EXTRACTED ENTRIES –
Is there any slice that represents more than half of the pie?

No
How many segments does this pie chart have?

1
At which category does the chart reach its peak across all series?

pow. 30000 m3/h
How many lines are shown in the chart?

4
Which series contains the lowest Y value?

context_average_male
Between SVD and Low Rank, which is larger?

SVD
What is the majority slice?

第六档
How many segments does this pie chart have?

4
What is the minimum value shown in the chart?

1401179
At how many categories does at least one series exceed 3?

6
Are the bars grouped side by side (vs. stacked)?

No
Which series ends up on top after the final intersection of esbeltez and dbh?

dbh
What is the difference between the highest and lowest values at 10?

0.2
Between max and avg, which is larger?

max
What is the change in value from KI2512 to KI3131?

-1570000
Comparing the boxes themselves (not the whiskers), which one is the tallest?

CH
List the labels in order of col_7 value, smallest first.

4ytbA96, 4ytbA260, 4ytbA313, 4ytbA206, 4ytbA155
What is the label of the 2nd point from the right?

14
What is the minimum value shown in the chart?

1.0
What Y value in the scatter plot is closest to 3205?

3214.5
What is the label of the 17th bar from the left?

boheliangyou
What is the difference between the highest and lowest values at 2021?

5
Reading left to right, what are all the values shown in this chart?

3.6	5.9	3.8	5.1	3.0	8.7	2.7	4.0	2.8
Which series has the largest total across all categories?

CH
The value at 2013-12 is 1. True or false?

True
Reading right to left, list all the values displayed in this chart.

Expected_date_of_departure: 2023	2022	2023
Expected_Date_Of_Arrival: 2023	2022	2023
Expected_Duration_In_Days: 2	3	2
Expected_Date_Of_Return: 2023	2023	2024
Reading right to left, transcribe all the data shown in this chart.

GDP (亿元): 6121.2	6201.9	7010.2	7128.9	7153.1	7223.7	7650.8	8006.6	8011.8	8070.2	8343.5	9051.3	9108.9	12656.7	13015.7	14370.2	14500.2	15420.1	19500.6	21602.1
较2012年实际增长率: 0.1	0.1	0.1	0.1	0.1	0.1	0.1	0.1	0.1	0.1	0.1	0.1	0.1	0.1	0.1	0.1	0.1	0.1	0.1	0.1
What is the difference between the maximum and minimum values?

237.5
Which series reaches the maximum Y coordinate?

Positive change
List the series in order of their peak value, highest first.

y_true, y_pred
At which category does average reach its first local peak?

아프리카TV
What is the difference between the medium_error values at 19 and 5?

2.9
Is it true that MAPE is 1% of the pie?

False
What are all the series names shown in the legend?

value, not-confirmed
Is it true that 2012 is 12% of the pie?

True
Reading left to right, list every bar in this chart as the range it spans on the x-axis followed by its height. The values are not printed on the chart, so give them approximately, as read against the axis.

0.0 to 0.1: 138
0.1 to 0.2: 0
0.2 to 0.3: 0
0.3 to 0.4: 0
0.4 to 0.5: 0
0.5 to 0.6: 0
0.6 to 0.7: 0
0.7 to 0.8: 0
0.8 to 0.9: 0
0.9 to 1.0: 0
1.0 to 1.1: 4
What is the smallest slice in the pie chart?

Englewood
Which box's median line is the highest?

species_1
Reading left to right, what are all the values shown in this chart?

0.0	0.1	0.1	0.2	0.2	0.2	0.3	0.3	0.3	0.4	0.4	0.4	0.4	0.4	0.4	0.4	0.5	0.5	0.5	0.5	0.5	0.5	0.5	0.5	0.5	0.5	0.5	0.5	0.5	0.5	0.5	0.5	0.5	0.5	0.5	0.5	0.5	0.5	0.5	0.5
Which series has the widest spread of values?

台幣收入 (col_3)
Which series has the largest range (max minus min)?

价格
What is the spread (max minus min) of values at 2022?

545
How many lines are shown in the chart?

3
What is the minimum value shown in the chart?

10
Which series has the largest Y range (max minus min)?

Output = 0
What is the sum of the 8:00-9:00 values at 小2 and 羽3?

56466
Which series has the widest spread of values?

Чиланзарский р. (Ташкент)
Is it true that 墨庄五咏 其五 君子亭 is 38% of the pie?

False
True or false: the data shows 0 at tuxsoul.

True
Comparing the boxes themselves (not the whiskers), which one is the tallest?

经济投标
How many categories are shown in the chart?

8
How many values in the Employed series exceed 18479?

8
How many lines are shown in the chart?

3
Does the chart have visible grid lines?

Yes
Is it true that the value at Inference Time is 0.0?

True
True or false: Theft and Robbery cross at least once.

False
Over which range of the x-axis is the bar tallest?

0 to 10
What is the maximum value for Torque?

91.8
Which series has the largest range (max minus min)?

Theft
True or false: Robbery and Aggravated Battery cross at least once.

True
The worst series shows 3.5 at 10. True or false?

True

WHAT TO PRODUCE –
Copy every line above verbatim, with no changes.

OUTPUT OF THE TASK –
Is there any slice that represents more than half of the pie?

No
How many segments does this pie chart have?

1
At which category does the chart reach its peak across all series?

pow. 30000 m3/h
How many lines are shown in the chart?

4
Which series contains the lowest Y value?

context_average_male
Between SVD and Low Rank, which is larger?

SVD
What is the majority slice?

第六档
How many segments does this pie chart have?

4
What is the minimum value shown in the chart?

1401179
At how many categories does at least one series exceed 3?

6
Are the bars grouped side by side (vs. stacked)?

No
Which series ends up on top after the final intersection of esbeltez and dbh?

dbh
What is the difference between the highest and lowest values at 10?

0.2
Between max and avg, which is larger?

max
What is the change in value from KI2512 to KI3131?

-1570000
Comparing the boxes themselves (not the whiskers), which one is the tallest?

CH
List the labels in order of col_7 value, smallest first.

4ytbA96, 4ytbA260, 4ytbA313, 4ytbA206, 4ytbA155
What is the label of the 2nd point from the right?

14
What is the minimum value shown in the chart?

1.0
What Y value in the scatter plot is closest to 3205?

3214.5
What is the label of the 17th bar from the left?

boheliangyou
What is the difference between the highest and lowest values at 2021?

5
Reading left to right, what are all the values shown in this chart?

3.6	5.9	3.8	5.1	3.0	8.7	2.7	4.0	2.8
Which series has the largest total across all categories?

CH
The value at 2013-12 is 1. True or false?

True
Reading right to left, list all the values displayed in this chart.

Expected_date_of_departure: 2023	2022	2023
Expected_Date_Of_Arrival: 2023	2022	2023
Expected_Duration_In_Days: 2	3	2
Expected_Date_Of_Return: 2023	2023	2024
Reading right to left, transcribe all the data shown in this chart.

GDP (亿元): 6121.2	6201.9	7010.2	7128.9	7153.1	7223.7	7650.8	8006.6	8011.8	8070.2	8343.5	9051.3	9108.9	12656.7	13015.7	14370.2	14500.2	15420.1	19500.6	21602.1
较2012年实际增长率: 0.1	0.1	0.1	0.1	0.1	0.1	0.1	0.1	0.1	0.1	0.1	0.1	0.1	0.1	0.1	0.1	0.1	0.1	0.1	0.1
What is the difference between the maximum and minimum values?

237.5
Which series reaches the maximum Y coordinate?

Positive change
List the series in order of their peak value, highest first.

y_true, y_pred
At which category does average reach its first local peak?

아프리카TV
What is the difference between the medium_error values at 19 and 5?

2.9
Is it true that MAPE is 1% of the pie?

False
What are all the series names shown in the legend?

value, not-confirmed
Is it true that 2012 is 12% of the pie?

True
Reading left to right, list every bar in this chart as the range it spans on the x-axis followed by its height. The values are not printed on the chart, so give them approximately, as read against the axis.

0.0 to 0.1: 138
0.1 to 0.2: 0
0.2 to 0.3: 0
0.3 to 0.4: 0
0.4 to 0.5: 0
0.5 to 0.6: 0
0.6 to 0.7: 0
0.7 to 0.8: 0
0.8 to 0.9: 0
0.9 to 1.0: 0
1.0 to 1.1: 4
What is the smallest slice in the pie chart?

Englewood
Which box's median line is the highest?

species_1
Reading left to right, what are all the values shown in this chart?

0.0	0.1	0.1	0.2	0.2	0.2	0.3	0.3	0.3	0.4	0.4	0.4	0.4	0.4	0.4	0.4	0.5	0.5	0.5	0.5	0.5	0.5	0.5	0.5	0.5	0.5	0.5	0.5	0.5	0.5	0.5	0.5	0.5	0.5	0.5	0.5	0.5	0.5	0.5	0.5
Which series has the widest spread of values?

台幣收入 (col_3)
Which series has the largest range (max minus min)?

价格
What is the spread (max minus min) of values at 2022?

545
How many lines are shown in the chart?

3
What is the minimum value shown in the chart?

10
Which series has the largest Y range (max minus min)?

Output = 0
What is the sum of the 8:00-9:00 values at 小2 and 羽3?

56466
Which series has the widest spread of values?

Чиланзарский р. (Ташкент)
Is it true that 墨庄五咏 其五 君子亭 is 38% of the pie?

False
True or false: the data shows 0 at tuxsoul.

True
Comparing the boxes themselves (not the whiskers), which one is the tallest?

经济投标
How many categories are shown in the chart?

8
How many values in the Employed series exceed 18479?

8
How many lines are shown in the chart?

3
Does the chart have visible grid lines?

Yes
Is it true that the value at Inference Time is 0.0?

True
True or false: Theft and Robbery cross at least once.

False
Over which range of the x-axis is the bar tallest?

0 to 10
What is the maximum value for Torque?

91.8
Which series has the largest range (max minus min)?

Theft
True or false: Robbery and Aggravated Battery cross at least once.

True
The worst series shows 3.5 at 10. True or false?

True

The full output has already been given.